Crioc: Vandercammen est blanchi

Les soupçons qui pesaient sur Marc Vandercammen, le directeur du Crioc sont aujourd'hui levé par les résultats d'un audit. © Sofie Van Hoof ©Sofie Van Hoof

L'audit sur le fonctionnement du Crioc ne relève pas de harcèlement moral ni de manipulation des résultats des enquêtes. Le directeur du Crioc, Marc Vandercammen est donc aujourd'hui lavé de tout soupçon.

 

Un audit sur le fonctionnement interne du Centre de Recherche et d'Information des Organisations de Consommateurs (CRIOC), exigé par le ministre de l'Economie, Johan Vande Lanotte, en préambule à la signature d'un nouveau contrat de gestion, ne révèle ni harcèlement moral, ni de manipulation délibérée des résultats des enquêtes, annonce, lundi soir, le conseil d'administration.

En avril, le ministre de l'Economie, Johan Vande Lanotte, avait décidé de mettre fin au contrat de gestion du CRIOC après des révélations de mauvaise gestion des ressources humaines.

L'hebdomadaire Le Vif avait notamment rapporté que la quasi-totalité des 35 travailleurs de la fondation d'intérêt public avaient quitté de gré ou de force leur poste au cours des trois dernières années.

Le conseil d'administration du CRIOC, réuni lundi, a pris acte des résultats partiels de deux audits commandités.
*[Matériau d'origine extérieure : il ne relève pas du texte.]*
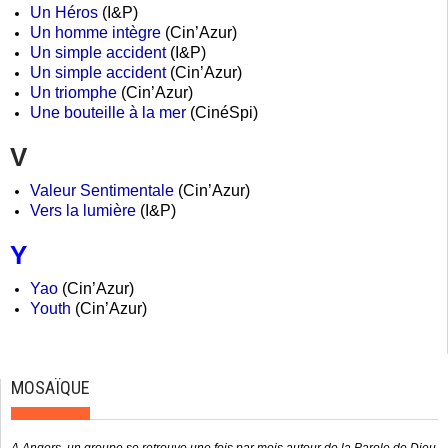
Un Héros
(I&P)
Un homme intègre
(Cin’Azur)
Un simple accident
(I&P)
Un simple accident
(Cin’Azur)
Un triomphe
(Cin’Azur)
Une bouteille à la mer
(CinéSpi)
V
Valeur Sentimentale
(Cin’Azur)
Vers la lumière
(I&P)
Y
Yao
(Cin’Azur)
Youth
(Cin’Azur)
MOSAÏQUE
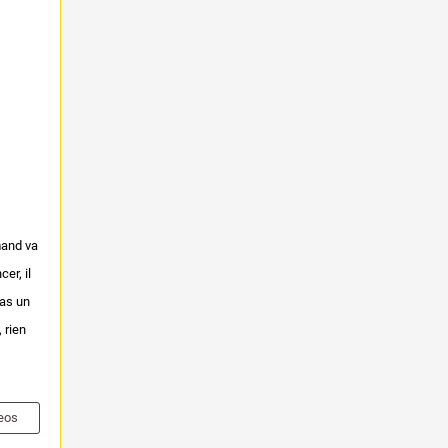
mand va
er, il
pas un
 rien
eos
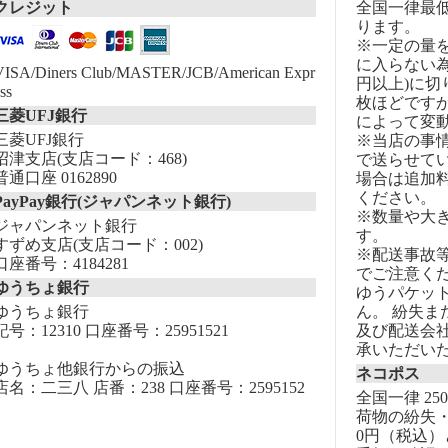
クレジット
全国一律最低
ります。
※一定の量
に入らない為
VISA/Diners Club/MASTER/JCB/American Expr
円以上)に切
ss
枚ほどです
三菱UFJ銀行
によって変
三菱UFJ銀行
※当店の事
沼津支店(支店コード：468)
で送らせて
普通口座 0162890
場合は追加
ください。
PayPay銀行(ジャパンネット銀行)
※数量や大
ジャパンネット銀行
す。
すずめ支店(支店コード：002)
※配送事故
口座番号：4184281
でご注意く
ゆうちょ銀行
ゆうパケッ
ゆうちょ銀行
ん。 紛失
記号：12310 口座番号：25951521
及び配送会
承いただい
ゆうちょ他銀行からの振込
ネコポス
店名：二三八 店番：238 口座番号：2595152
全国一律 25
荷物の紛失・
0円（税込）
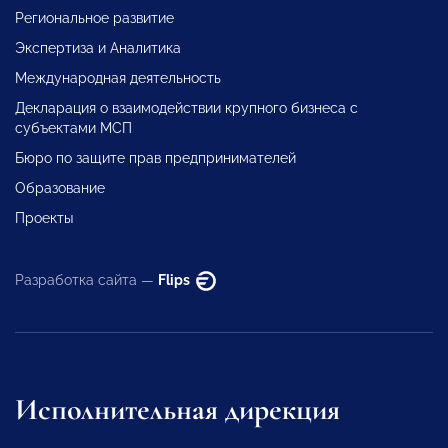
Региональное развитие
Экспертиза и Аналитика
Международная деятельность
Декларация о взаимодействии крупного бизнеса с
субъектами МСП
Бюро по защите прав предпринимателей
Образование
Проекты
Разработка сайта —
Flips
Исполнительная дирекция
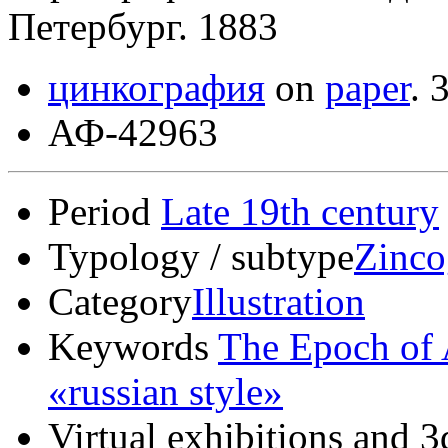
Петербург. 1883
цинкография
on
paper
.
3
АФ-42963
Period
Late 19th century
Typology / subtype
Zinco
Category
Illustration
Keywords
The Epoch of 
«russian style»
Virtual exhibitions and 3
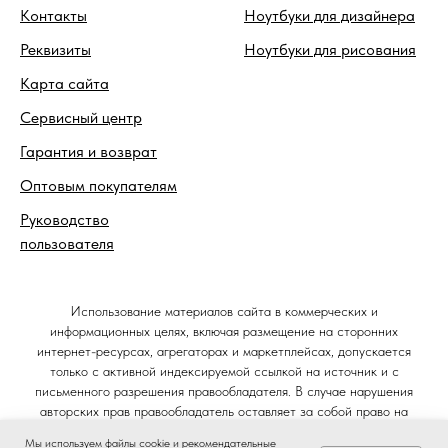
Контакты
Ноутбуки для дизайнера
Реквизиты
Ноутбуки для рисования
Карта сайта
Сервисный центр
Гарантия и возврат
Оптовым покупателям
Руководство
пользователя
Использование материалов сайта в коммерческих и
информационных целях, включая размещение на сторонних
интернет-ресурсах, агрегаторах и маркетплейсах, допускается
только с активной индексируемой ссылкой на источник и с
письменного разрешения правообладателя. В случае нарушения
авторских прав правообладатель оставляет за собой право на
защиту своих интересов в судебном порядке и требование
Мы используем файлы cookie и рекомендательные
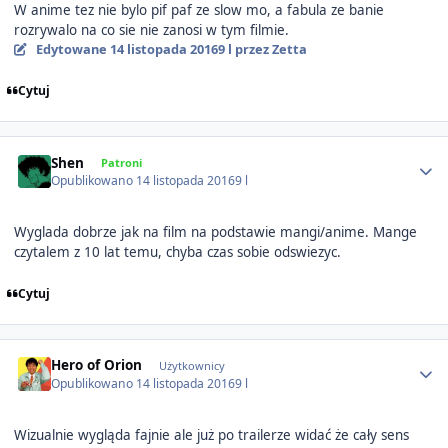
W anime tez nie bylo pif paf ze slow mo, a fabula ze banie
rozrywalo na co sie nie zanosi w tym filmie.
Edytowane
14 listopada 2016
9 l
przez Zetta
Cytuj
Author stats
Shen
Patroni
Opublikowano
14 listopada 2016
9 l
Wyglada dobrze jak na film na podstawie mangi/anime. Mange
czytalem z 10 lat temu, chyba czas sobie odswiezyc.
Cytuj
Author stats
Hero of Orion
Użytkownicy
Opublikowano
14 listopada 2016
9 l
Wizualnie wygląda fajnie ale już po trailerze widać że cały sens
Aucune trace de harcèlement moral ou de manipulation délibérée des résultats des enquêtes ne ressort de ces audits, estime le Conseil d'Administration.

Un certain nombre d'éléments importants, en termes de gestion du personnel et de méthodologie utilisée pour les enquêtes, a néanmoins attiré l'attention des administrateurs du CRIOC. Sur cette base, ils ont entamé une grande réflexion quant à l'avenir de la fondation.

Ce travail doit aboutir à un document qui servira de base pour la renégociation avec le SPF Economie du contrat de gestion du Crioc.